Protecting the Rights of Students Accused of Sexual Misconduct: A Look at Title IX and the University of Central Florida
It is a well-known fact that colleges and universities are obligated to protect their students from harm. Any parent sending their child to school expects them to be safe and secure. This principle should extend not only to crime victims but also to those who stand accused of committing crimes.
Although our justice system holds as sacred the belief that all individuals are innocent until proven guilty, this does not always apply on college campuses. Many institutions fail to provide students accused of sexual misconduct with basic due process rights.
The History of Title IX
For years, most cases related to sexual misconduct were prosecuted under Title IX, a federal law passed in 1972 promoting educational programs that actively prosecuted sexual discrimination and harassment. Colleges and universities who failed to do so risked losing federal funding.
The original intent was laudable because this law aimed to protect women against discriminatory treatment on campuses during the late 1960s and early 1970s. In practice, however, schools were incentivized by money to prosecute every single allegation they received without regard for due process rights being afforded defendants. The meaning of “harassment” has since evolved over time, now including rape, stalking, partner abuse that forces schools nowadays even prosecuting some of the very serious felonies commited.
Changes Made: Trump’s Administration Weighs In
At the beginning of 2020, Betsy DeVosthen Secretary for Education during Donald Trumps presidencyintroduced new regulations aimed at restoring balance within campus judicial systems using Title IX. These changes guarantee students accused would finally have basic rights protections such as the right to cross-examine witnesses or receive a hearing.
These adjustments helped bring clarity and fairness back into an overloaded bureaucracy. But regrettably these changes were received negatively by many schools who saw it as attacking their own vested interests in protecting womens rights and victims justice. Many universities chose to fight off the changes by revising their student code of conduct so that alleged sexual misconduct fell under a separate code.
University of Central Floridas New Student Conduct Code
UCF also passed revisions to its previous misconduct policies after Trump’s new rules were issued, enabled it to prosecute sexual harassment allegations through Title IX or under the schools own guidelines. But compared to its Title IX counterpart, UCF enforcement diverged from established legal procedures in many aspects. For example:
– Defendants cannot cross-examine witnesses
– There is no option for a panel hearing and instead, only one officer presides over hearings
– While students can retain an attorney as an advisor, they cannot partake directly in the investigation or trial.
The University of Florida system does not operate like courts of law in these respects since it does not use the standard beyond reasonable doubt when finding defendants guilty.
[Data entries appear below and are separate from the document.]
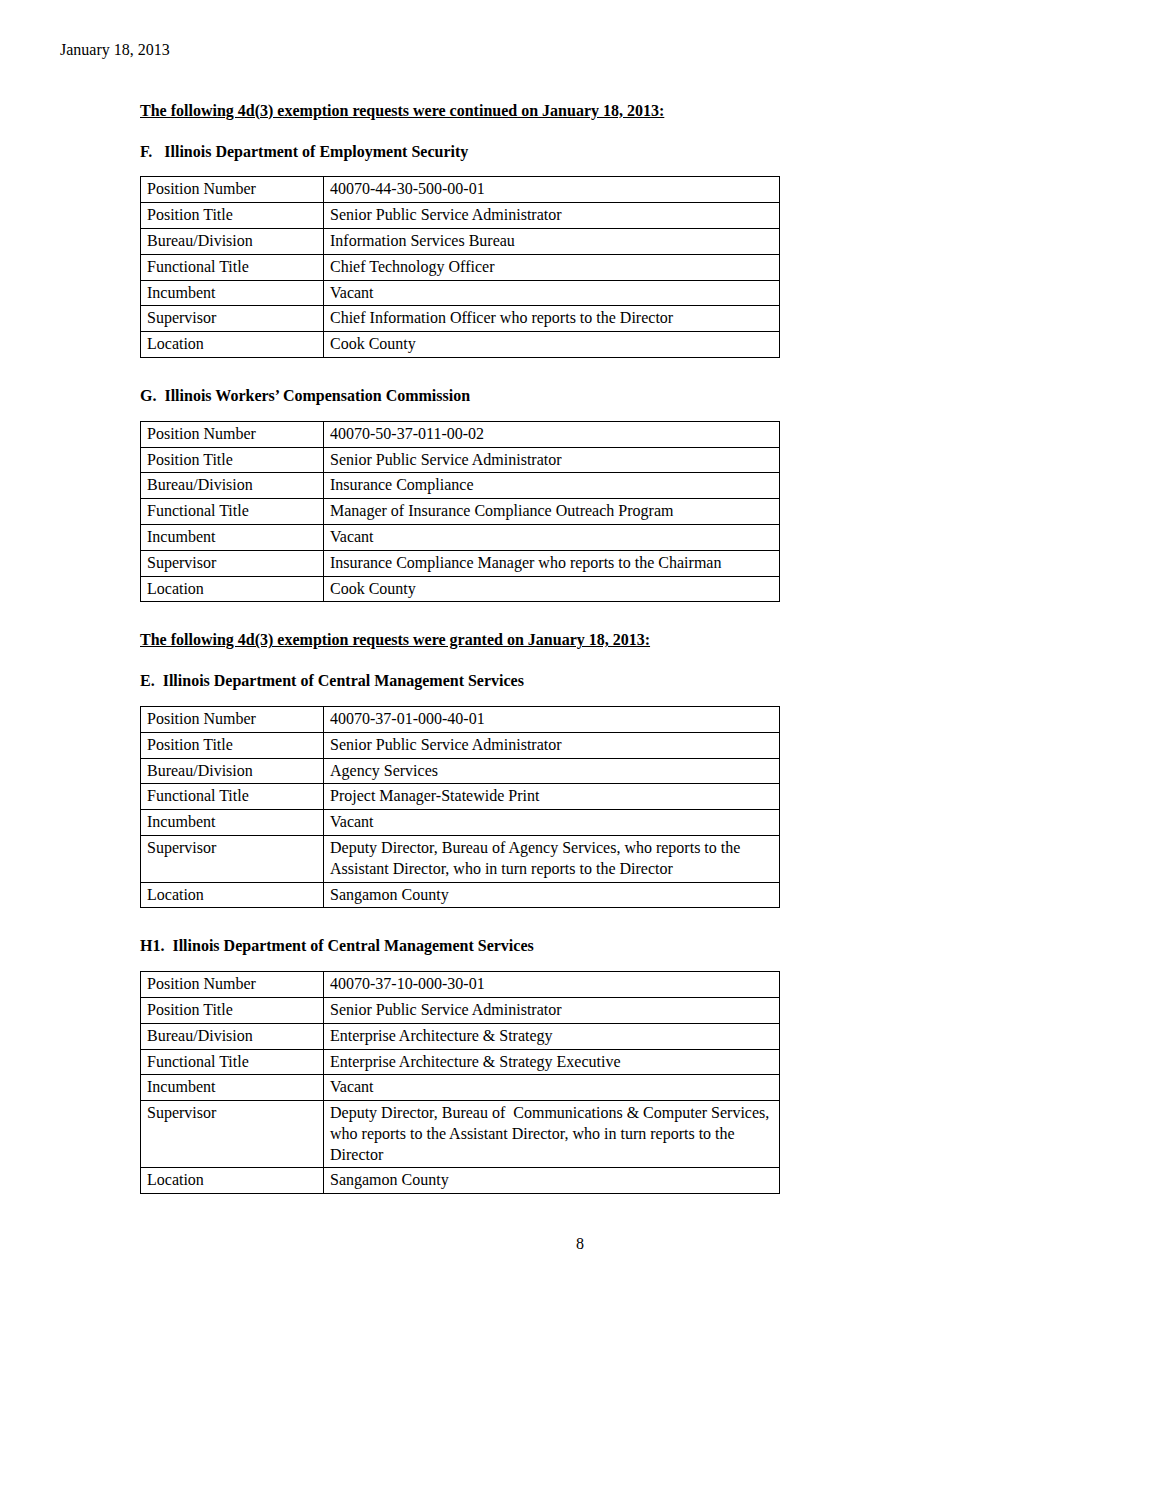January 18, 2013
The following 4d(3) exemption requests were continued on January 18, 2013:
F. Illinois Department of Employment Security
| Position Number | 40070-44-30-500-00-01 |
| Position Title | Senior Public Service Administrator |
| Bureau/Division | Information Services Bureau |
| Functional Title | Chief Technology Officer |
| Incumbent | Vacant |
| Supervisor | Chief Information Officer who reports to the Director |
| Location | Cook County |
G. Illinois Workers’ Compensation Commission
| Position Number | 40070-50-37-011-00-02 |
| Position Title | Senior Public Service Administrator |
| Bureau/Division | Insurance Compliance |
| Functional Title | Manager of Insurance Compliance Outreach Program |
| Incumbent | Vacant |
| Supervisor | Insurance Compliance Manager who reports to the Chairman |
| Location | Cook County |
The following 4d(3) exemption requests were granted on January 18, 2013:
E. Illinois Department of Central Management Services
| Position Number | 40070-37-01-000-40-01 |
| Position Title | Senior Public Service Administrator |
| Bureau/Division | Agency Services |
| Functional Title | Project Manager-Statewide Print |
| Incumbent | Vacant |
| Supervisor | Deputy Director, Bureau of Agency Services, who reports to the Assistant Director, who in turn reports to the Director |
| Location | Sangamon County |
H1. Illinois Department of Central Management Services
| Position Number | 40070-37-10-000-30-01 |
| Position Title | Senior Public Service Administrator |
| Bureau/Division | Enterprise Architecture & Strategy |
| Functional Title | Enterprise Architecture & Strategy Executive |
| Incumbent | Vacant |
| Supervisor | Deputy Director, Bureau of Communications & Computer Services, who reports to the Assistant Director, who in turn reports to the Director |
| Location | Sangamon County |
8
Rather they utilize a less rigorous standard called the “preponderance of evidence”. This means that if UCF judges believe it’s more likely than not that someone violated school policy or failed to report an act constituting harassment, then theres enough cause for disciplinary action against them.
Capital Punishments for Sexual Misconduct
The penalties filed against individuals indicted for sexual offenses are comparable to those meted down by ordinary court proceedings yet without solid due process protection rights for defendants since schools could suspend or disqualify students accused with permanent expulsion even if there was little evidence supporting the accusations.
Given these circumstances, being accused of student misconduct requires expert representation for individuals. Joe Spodek represents hundreds of learners within various learning institutions across the country while proficient with Title IX policies governing academic standards.
Todd Spodek: Your Legal Champion
Josepy D. Spodek is a student defense specialist who guarantees proper enforcement existing policies and regulations as meant for genuine redressal of crimes so that those accused gain their rights and are treated fairly. Had someone you know received allegations of sexual misconduct on UCF’s campus, contact Spodek Law Group through the 212-300-5196 hotlines or use our automated online form to get immediate assistance.